Little people, lots of pills
By Liz Lockhart
Something that has occurred to me, on many occasions, is that trends and lifestyles in America seem to hit Britain sooner or later. Every time I see or hear about new findings on health, lifestyle and the like in America I think ‘oh, that will be the next problem here’.
I have just read a piece of news and observation reported on CNN which has made me feel some concern as I dread the ‘trend’ discussed coming to our shores – if, in fact, it hasn’t already.
They report ‘Americans have been led to believe – by their doctors, by advertisers and by the pharmaceutical industry – that there is a pill to cure just about anything that ails them.

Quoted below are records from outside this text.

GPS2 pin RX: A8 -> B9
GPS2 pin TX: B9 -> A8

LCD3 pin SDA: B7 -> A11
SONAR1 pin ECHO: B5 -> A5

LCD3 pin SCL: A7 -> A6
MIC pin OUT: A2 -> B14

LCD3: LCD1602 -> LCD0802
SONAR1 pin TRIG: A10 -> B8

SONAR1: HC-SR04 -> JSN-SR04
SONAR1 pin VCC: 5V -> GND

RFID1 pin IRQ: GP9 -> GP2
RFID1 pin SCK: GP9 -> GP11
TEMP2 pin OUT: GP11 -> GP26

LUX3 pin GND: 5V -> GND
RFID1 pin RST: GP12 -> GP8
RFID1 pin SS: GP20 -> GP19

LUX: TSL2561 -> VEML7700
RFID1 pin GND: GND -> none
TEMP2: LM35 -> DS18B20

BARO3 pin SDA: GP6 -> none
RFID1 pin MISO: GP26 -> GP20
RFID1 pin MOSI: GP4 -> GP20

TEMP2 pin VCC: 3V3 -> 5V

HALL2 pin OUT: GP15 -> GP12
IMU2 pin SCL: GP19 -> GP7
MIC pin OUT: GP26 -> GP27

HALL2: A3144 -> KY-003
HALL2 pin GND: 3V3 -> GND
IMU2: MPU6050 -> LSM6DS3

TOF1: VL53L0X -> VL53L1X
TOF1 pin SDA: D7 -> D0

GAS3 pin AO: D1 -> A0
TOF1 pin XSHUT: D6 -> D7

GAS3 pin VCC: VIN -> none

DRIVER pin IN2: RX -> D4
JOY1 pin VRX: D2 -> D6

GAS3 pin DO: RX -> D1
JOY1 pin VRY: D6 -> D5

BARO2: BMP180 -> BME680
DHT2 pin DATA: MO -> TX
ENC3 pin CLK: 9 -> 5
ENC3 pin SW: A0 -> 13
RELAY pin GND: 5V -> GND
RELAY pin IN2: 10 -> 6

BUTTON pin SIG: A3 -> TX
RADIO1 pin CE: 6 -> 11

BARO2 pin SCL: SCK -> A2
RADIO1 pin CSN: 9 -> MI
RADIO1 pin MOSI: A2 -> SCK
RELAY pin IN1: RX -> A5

This week, the networks of CNN go deep into the politics and the pills.’
It then tells of an 11 year old boy who opens his hands as his father dispenses him pills.
An orange tablet, a green pill, white oval shapes and oblong ones – nine drugs total – fall into his palm. The fifth-grader scoops them into his mouth. Later in the day he takes eight more.
This little boy takes 119 pills every week.
The clozapine helps him with hallucinations and voices he hears. The lithium stabilises his mood. Without them, he stays up for nights and has no impulse control.
‘We couldn’t exist without him being medicated.’ said his father. ‘We struggled with it at first. Nobody wants to medicate their kids but it comes to a quality of life issue. When he is un-medicated his quality of life is really low.’
This boy started taking several drugs at just 5 years of age.
According to several studies the use of behavioural drugs for children is increasing at an alarming rate.
Most cases are not as severe as the case just mentioned. The most common reasons for the use of antipsychotics by children are intellectual disability, attention deficit/hyperactivity disorder and disruptive behaviour disorder.
Experts say that children’s conditions could be misdiagnosed and drugs prescribed for minor symptoms. Putting children on multiple drugs could put them at risk of drug interactions and side effects, they say.
Another worrying possibility is the potential for parents to intentionally medicate their children to make their behaviour more manageable.
Drugging Children purely for a parents’ relief is abusive. ‘If the child is horrendously disruptive, self-injuring and hurting themselves – yes, use medication in young children.’ said Dr Mani Pavuluri, director of the Paediatric Brain Research and Intervention Centre at the University of Illinois at Chicago. But it’s always caution to wait until they are a bit older than 5.’
He went on to say that pharmaceuticals should be the last resort after therapies and behavioural interventions.
According to a study published in the Journal of the American Academy of Child and Adolescent Psychiatry, from 1999 to 2001, 0.78 per 1,000 children aged between 2 and 5 used antipsychotic drugs. That rate increased to 1.59 by 2007.
In a Columbia University study, the rates of antidepressant use increased among people aged 6 and older from 5.84% in 1996 to 10.12% in 2005.
There are many more statistics and case studies which I could cite endlessly.
As a mother, I fully take on board the difficulties surrounding the upbringing of a mentally ill child and I would not for one moment criticise the use of medication for the control of severe conditions. What worries me is the umbrella of conditions under which these medications are prescribed.
‘Disruptive Behaviour Disorder’ could on occasion easily be renamed ‘Spoiled Brat Syndrome’ or ‘Parental Lack of Responsibility Disease’. We must be watchful that a trend to medicate ‘naughty’ children does not occur, or indeed cross the water to Britain.